>> BEGIN

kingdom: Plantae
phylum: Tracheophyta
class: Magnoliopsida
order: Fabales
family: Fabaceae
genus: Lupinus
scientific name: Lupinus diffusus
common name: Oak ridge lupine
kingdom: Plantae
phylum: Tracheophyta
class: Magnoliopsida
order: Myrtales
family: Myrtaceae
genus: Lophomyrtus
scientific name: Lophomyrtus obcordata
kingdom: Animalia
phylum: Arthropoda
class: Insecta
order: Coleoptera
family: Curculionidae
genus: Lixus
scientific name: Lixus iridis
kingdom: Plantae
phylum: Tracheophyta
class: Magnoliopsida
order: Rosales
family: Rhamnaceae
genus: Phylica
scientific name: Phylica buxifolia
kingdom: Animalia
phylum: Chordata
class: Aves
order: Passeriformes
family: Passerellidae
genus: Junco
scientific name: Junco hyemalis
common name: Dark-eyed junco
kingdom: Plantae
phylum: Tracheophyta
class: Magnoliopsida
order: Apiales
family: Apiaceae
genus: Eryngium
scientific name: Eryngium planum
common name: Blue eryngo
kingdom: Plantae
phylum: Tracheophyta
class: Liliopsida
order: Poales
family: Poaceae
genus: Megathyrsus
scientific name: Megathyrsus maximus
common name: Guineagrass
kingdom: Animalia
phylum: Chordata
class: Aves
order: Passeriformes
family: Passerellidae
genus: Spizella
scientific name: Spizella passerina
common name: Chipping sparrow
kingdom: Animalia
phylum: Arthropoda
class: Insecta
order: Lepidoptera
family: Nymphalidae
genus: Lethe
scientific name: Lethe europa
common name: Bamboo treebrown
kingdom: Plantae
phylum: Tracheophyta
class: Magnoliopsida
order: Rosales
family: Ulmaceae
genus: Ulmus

>> END

GIVEN TASK: Rewrite the listing above, changing "common name" to "vernacular name" wherever it occurs and keeping everything else the same.

FINISHED EXERCISE:
kingdom: Plantae
phylum: Tracheophyta
class: Magnoliopsida
order: Fabales
family: Fabaceae
genus: Lupinus
scientific name: Lupinus diffusus
vernacular name: Oak ridge lupine
kingdom: Plantae
phylum: Tracheophyta
class: Magnoliopsida
order: Myrtales
family: Myrtaceae
genus: Lophomyrtus
scientific name: Lophomyrtus obcordata
kingdom: Animalia
phylum: Arthropoda
class: Insecta
order: Coleoptera
family: Curculionidae
genus: Lixus
scientific name: Lixus iridis
kingdom: Plantae
phylum: Tracheophyta
class: Magnoliopsida
order: Rosales
family: Rhamnaceae
genus: Phylica
scientific name: Phylica buxifolia
kingdom: Animalia
phylum: Chordata
class: Aves
order: Passeriformes
family: Passerellidae
genus: Junco
scientific name: Junco hyemalis
vernacular name: Dark-eyed junco
kingdom: Plantae
phylum: Tracheophyta
class: Magnoliopsida
order: Apiales
family: Apiaceae
genus: Eryngium
scientific name: Eryngium planum
vernacular name: Blue eryngo
kingdom: Plantae
phylum: Tracheophyta
class: Liliopsida
order: Poales
family: Poaceae
genus: Megathyrsus
scientific name: Megathyrsus maximus
vernacular name: Guineagrass
kingdom: Animalia
phylum: Chordata
class: Aves
order: Passeriformes
family: Passerellidae
genus: Spizella
scientific name: Spizella passerina
vernacular name: Chipping sparrow
kingdom: Animalia
phylum: Arthropoda
class: Insecta
order: Lepidoptera
family: Nymphalidae
genus: Lethe
scientific name: Lethe europa
vernacular name: Bamboo treebrown
kingdom: Plantae
phylum: Tracheophyta
class: Magnoliopsida
order: Rosales
family: Ulmaceae
genus: Ulmus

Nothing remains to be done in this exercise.